This is going to be a big post as I explain what has happened to me in the last 17 years.
Life is a struggle. Everyone will face ups and downs sometime in your life. Some people experience it more and worse. Suicide and depression are such a massive part of today’s society. Why? Because what some people do not understand is the words and actions have a strong impact on a person. But if we didn’t face these hard times we wouldn’t be the person we are today. All we can do is learn and grow from it and stay positive because the only way you can get out of this depression state is if you help yourself. You can see as many counsellors or nurses as you want but until you start wanting to get better then it won’t help. It has to come from you. No one else but you.
I’ll admit I’ve faced some tough times. It starts all the way back in primary school. If you didn’t know I’m in year 12 about to graduate so that was quite a while ago. During primary school I didn’t fit in with friends. I remember girls saying that they didn’t want to be friends with me and I didn’t even know what I did. This was at a young age so you would be able to tell, hearing that while so young would be devastating. Not knowing why. Thinking to yourself
“Am I really such a horrible person that no one even wants to be around me.”
I also didn’t have good family experiences. My mum and dad broke up when I was 3 when my mum had cancer so she wasn’t able to be there for me as much as she’d like. My dad has never been the supportive type and still isn’t. I remember always crying myself to sleep because there were so many arguments between everyone. Apparently, I use to hit my head against the floor or walls. Must be the reason my brain doesn’t work.
So yeah early years of my life weren’t the greatest. Then high school came and everything fell apart. Year 8 and 9 I still didn’t fit in and there were a few times I would come home crying because of bullies and some cases, I was scared to even arrive at school. But none of this was as bad as what happened in year 10. Year 10 would be by far the worse year. The main horrible and life changing thing was I was diagnosed with arthritis. You might think wow that’s it. People go through worse and yeah, you’re probably right but for me I’ve never experienced the amount of pain arthritis brings. Some days it’s that bad I cannot even walk or move. It’s caused so many broken friendships due to them not understanding why I’m missing so much school. Due to them not understanding why I can’t see them. I got told I was faking it. That I was just using it as an excuse. All of these horrible things were being said. Even my dad was one of those people saying I was using it as an excuse. Can you imagine hearing your own father speak those words? I also had to get steroid injections in both my knees which resulted in me being in a wheel chair. It truly has been a rollercoaster.
There were also more bullying situations around the way and again I would be too scared to go to school. I would cry in the car and refuse to leave.

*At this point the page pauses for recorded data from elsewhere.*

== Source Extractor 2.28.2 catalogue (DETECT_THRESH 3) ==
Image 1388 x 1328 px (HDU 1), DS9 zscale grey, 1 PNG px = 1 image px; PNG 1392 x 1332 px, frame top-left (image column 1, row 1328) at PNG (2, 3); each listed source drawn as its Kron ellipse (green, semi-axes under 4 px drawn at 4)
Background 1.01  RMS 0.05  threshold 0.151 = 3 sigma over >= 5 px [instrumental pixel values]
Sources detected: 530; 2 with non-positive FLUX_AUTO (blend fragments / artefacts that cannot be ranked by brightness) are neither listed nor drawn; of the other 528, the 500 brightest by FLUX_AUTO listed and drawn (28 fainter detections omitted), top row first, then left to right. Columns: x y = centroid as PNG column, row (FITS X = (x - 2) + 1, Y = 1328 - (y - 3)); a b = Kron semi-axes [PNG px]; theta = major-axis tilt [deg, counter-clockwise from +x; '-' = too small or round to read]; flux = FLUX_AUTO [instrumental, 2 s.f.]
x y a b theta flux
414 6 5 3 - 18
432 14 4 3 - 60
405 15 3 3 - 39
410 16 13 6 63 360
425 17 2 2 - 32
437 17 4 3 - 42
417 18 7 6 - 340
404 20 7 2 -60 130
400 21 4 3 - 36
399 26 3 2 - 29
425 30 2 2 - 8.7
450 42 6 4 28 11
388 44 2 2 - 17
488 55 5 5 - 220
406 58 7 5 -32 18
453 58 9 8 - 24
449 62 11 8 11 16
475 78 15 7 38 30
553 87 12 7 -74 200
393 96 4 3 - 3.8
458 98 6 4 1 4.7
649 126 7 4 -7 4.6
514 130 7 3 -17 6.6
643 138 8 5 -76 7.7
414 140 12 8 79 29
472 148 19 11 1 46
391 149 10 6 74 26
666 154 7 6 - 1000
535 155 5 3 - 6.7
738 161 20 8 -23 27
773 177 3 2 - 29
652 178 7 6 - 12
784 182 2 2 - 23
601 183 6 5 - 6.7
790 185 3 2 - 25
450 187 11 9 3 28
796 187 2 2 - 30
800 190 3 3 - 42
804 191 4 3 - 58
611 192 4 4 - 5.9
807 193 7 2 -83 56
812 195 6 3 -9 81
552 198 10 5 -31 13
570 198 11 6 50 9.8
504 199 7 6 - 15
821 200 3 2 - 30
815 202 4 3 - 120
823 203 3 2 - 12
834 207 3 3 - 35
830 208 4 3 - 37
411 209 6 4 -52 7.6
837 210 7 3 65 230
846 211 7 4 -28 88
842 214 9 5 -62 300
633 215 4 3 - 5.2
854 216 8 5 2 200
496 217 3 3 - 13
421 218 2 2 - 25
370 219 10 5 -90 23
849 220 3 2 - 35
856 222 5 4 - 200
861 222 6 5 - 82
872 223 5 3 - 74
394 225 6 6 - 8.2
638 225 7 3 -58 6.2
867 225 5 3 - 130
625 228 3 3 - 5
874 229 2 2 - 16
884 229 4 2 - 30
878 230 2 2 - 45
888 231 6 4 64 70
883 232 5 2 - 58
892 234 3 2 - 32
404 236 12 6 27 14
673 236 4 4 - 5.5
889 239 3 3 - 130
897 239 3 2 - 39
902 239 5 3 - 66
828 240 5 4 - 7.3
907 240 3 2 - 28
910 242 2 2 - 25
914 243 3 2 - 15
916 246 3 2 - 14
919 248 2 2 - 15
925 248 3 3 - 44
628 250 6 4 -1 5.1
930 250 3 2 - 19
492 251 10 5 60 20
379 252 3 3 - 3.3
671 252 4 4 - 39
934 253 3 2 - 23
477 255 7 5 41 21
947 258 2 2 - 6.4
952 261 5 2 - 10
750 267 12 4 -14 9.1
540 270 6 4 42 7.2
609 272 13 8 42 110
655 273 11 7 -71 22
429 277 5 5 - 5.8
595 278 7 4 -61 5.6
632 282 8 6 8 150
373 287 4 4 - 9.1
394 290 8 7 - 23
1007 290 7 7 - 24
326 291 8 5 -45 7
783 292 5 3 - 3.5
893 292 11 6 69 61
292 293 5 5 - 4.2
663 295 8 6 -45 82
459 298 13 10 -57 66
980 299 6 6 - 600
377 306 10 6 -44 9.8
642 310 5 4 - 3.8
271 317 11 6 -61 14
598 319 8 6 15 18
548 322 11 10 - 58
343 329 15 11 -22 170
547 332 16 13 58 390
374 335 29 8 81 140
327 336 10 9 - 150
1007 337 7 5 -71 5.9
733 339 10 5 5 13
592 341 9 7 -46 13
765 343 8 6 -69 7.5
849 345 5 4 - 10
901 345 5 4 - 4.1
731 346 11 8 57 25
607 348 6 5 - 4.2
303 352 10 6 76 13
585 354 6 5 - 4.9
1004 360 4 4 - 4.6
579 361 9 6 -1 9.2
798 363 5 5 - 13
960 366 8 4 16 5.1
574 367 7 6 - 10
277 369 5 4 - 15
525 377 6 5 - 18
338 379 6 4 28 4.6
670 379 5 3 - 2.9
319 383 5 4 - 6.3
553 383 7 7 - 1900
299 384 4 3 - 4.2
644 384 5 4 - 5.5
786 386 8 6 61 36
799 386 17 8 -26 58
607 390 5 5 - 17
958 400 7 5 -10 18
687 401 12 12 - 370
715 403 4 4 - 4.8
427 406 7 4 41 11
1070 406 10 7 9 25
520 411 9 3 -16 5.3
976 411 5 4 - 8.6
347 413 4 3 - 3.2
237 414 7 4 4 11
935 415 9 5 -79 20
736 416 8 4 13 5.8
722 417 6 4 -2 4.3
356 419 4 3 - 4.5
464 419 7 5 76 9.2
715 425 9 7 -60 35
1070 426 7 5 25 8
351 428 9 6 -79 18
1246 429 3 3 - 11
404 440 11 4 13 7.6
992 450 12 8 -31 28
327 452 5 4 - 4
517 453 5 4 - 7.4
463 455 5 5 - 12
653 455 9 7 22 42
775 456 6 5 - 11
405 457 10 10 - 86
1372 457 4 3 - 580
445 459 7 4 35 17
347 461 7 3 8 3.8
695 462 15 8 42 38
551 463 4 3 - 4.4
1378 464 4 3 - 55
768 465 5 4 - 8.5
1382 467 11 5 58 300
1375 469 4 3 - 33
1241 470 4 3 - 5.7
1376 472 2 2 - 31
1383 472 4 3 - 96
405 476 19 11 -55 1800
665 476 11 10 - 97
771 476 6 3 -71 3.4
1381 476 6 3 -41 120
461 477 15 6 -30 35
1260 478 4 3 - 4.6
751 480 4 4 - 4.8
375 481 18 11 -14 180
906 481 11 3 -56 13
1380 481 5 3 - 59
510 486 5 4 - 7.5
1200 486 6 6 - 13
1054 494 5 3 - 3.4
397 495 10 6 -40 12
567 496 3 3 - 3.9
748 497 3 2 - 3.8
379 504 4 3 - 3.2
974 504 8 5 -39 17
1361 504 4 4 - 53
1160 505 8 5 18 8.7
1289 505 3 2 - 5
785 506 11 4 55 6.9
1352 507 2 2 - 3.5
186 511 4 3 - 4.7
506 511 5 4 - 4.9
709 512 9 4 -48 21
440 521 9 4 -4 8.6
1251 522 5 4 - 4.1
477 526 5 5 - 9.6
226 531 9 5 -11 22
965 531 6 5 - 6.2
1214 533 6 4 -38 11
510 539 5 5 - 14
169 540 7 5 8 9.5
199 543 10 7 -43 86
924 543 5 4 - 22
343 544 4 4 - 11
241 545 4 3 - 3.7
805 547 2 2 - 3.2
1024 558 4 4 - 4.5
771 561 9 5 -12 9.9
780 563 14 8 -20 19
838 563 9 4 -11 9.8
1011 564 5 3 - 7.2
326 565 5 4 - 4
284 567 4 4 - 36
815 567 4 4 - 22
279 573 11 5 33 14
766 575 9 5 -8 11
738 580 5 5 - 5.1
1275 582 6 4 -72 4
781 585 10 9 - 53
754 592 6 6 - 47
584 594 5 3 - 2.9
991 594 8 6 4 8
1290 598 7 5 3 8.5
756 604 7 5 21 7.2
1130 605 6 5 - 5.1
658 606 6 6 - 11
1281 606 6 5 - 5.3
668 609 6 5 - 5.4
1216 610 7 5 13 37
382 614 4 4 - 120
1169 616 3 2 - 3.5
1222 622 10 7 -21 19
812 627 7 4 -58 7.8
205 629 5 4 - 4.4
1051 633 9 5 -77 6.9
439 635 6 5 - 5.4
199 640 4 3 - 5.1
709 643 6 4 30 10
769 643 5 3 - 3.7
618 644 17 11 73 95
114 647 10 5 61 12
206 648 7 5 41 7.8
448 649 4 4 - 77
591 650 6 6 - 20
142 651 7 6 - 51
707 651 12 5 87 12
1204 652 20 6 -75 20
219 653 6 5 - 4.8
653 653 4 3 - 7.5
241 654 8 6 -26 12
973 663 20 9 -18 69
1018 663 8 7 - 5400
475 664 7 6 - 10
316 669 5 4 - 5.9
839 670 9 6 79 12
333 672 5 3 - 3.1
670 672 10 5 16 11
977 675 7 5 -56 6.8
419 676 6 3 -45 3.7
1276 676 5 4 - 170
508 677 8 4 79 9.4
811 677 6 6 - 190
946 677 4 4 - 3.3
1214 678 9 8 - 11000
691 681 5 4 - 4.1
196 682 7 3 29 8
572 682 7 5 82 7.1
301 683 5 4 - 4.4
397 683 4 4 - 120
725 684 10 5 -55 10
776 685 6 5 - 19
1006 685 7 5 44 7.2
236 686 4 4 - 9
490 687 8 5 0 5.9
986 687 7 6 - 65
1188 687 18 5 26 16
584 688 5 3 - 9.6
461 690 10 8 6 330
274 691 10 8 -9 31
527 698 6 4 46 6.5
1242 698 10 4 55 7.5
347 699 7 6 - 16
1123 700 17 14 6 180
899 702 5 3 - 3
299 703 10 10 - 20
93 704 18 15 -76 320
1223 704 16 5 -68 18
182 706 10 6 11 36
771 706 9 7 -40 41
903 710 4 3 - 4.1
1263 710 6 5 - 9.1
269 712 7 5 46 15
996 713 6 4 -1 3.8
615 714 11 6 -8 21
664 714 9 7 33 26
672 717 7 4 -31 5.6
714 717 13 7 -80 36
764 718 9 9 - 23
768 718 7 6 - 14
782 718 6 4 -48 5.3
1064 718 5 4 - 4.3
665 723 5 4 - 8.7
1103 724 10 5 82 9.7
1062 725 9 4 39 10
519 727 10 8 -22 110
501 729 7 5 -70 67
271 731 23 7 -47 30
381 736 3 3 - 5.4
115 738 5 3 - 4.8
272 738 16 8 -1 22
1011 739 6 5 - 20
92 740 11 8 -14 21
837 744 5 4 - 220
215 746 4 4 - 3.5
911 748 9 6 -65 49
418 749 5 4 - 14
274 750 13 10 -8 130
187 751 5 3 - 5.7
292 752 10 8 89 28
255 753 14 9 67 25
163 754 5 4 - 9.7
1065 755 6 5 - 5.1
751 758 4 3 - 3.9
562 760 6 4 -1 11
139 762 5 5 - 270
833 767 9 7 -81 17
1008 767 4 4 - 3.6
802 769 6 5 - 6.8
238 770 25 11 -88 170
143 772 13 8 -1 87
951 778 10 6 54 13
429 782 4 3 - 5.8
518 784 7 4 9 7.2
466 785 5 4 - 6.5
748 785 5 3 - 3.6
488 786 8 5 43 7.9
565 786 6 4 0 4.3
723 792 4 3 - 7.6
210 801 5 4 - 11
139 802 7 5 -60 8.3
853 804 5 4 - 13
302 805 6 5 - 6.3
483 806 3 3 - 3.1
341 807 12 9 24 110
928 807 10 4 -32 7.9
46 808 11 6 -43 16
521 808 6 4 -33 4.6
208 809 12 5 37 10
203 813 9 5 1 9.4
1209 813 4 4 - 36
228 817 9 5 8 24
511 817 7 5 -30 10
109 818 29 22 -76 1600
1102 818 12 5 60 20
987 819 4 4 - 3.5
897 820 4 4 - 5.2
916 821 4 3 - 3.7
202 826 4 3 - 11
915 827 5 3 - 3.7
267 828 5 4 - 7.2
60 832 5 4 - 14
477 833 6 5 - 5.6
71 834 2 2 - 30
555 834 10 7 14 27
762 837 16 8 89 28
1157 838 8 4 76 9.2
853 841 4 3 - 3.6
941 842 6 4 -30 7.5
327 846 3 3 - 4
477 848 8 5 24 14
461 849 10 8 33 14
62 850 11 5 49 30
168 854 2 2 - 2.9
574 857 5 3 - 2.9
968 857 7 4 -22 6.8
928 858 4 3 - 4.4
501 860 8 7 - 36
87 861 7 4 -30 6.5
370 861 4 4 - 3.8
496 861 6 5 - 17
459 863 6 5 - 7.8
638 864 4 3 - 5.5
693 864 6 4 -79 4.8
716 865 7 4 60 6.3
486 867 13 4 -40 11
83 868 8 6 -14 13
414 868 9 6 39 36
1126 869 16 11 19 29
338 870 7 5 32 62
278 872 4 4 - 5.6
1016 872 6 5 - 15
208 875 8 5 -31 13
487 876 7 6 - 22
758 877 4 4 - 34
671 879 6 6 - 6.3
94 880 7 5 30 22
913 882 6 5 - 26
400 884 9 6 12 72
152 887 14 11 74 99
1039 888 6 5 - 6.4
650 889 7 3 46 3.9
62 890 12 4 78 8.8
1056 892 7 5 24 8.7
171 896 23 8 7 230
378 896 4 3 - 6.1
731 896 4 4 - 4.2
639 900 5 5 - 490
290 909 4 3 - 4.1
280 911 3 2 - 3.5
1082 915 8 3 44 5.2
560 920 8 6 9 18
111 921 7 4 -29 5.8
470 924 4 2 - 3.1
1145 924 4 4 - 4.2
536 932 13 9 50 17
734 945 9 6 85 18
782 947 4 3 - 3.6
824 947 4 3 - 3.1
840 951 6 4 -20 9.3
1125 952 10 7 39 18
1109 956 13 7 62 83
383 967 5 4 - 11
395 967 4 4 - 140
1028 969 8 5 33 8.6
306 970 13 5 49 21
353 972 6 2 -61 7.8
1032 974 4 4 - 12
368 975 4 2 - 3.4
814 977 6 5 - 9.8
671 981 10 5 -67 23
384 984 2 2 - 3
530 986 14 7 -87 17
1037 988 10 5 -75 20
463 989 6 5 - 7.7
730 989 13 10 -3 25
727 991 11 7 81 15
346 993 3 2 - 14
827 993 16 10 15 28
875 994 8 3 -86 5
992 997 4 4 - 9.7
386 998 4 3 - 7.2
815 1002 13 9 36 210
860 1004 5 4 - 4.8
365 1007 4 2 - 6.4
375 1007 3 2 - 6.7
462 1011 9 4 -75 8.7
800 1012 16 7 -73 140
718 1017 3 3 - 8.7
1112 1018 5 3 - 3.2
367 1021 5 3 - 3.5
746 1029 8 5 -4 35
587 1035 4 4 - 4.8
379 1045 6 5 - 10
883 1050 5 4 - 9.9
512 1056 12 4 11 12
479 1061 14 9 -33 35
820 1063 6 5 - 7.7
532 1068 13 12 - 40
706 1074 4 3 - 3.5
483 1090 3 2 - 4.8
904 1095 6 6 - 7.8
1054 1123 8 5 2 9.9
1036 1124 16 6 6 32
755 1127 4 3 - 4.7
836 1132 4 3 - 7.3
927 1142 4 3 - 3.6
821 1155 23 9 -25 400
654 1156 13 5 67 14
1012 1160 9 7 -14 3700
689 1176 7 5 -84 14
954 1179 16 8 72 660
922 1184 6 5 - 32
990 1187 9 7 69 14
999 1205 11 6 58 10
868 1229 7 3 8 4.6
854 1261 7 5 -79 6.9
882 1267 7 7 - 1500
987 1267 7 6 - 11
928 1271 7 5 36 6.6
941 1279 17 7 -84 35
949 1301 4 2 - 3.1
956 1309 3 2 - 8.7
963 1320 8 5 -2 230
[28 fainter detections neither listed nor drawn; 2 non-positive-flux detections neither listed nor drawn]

Next was the depression. I won’t go into much detail with this because that would be a whole new post but to summarize it I self-harmed and I had severe suicidal thoughts that led to being admitted into a mental health hospital. Twice. One last year and one this year.
Everyone will experience different hard times and it is okay not to be okay. It breaks my heart to see all the suicides lately. I’ve even lost a friend. Just know that things will get better and you are not alone. It may be stormy now but it never rains forever. If you are feeling this way please do not keep it in. You are not weak for feeling this way. You just need to talk to someone and get guidance so you can get better and you will but it takes time. You can’t get better after one, two or even three sessions. Don’t give up.